TO DO
Only lines holding the word "pasado" are needed; copy each of them from the material.

*** Opening of PROVIDED RECORDS ***

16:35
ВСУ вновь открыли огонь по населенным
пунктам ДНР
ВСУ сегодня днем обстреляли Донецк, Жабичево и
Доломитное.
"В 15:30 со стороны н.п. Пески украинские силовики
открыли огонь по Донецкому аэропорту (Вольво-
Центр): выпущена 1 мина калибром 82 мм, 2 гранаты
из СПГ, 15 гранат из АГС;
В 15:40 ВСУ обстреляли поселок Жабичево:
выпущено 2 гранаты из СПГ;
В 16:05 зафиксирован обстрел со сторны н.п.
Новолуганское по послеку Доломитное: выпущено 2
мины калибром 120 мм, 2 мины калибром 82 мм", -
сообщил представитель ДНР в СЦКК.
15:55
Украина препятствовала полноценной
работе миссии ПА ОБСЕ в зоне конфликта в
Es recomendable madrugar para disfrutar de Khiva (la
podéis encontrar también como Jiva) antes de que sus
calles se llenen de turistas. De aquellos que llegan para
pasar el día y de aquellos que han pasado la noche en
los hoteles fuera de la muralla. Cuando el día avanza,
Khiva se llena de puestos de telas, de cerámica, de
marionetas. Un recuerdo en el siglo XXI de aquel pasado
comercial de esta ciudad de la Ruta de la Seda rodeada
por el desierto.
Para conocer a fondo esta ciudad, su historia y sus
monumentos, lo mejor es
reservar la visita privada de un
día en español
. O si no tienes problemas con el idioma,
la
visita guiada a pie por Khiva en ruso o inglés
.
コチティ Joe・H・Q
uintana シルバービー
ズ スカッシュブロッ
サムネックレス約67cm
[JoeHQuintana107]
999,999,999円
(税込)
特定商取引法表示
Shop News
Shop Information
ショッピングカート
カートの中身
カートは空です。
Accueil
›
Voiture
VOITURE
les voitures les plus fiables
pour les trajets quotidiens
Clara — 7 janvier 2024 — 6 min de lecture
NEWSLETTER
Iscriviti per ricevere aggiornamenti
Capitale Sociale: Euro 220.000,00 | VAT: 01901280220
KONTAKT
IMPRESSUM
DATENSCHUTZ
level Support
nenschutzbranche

*** Close of PROVIDED RECORDS ***

ANSWER FOR THE TASK
pasar el día y de aquellos que han pasado la noche en
marionetas. Un recuerdo en el siglo XXI de aquel pasado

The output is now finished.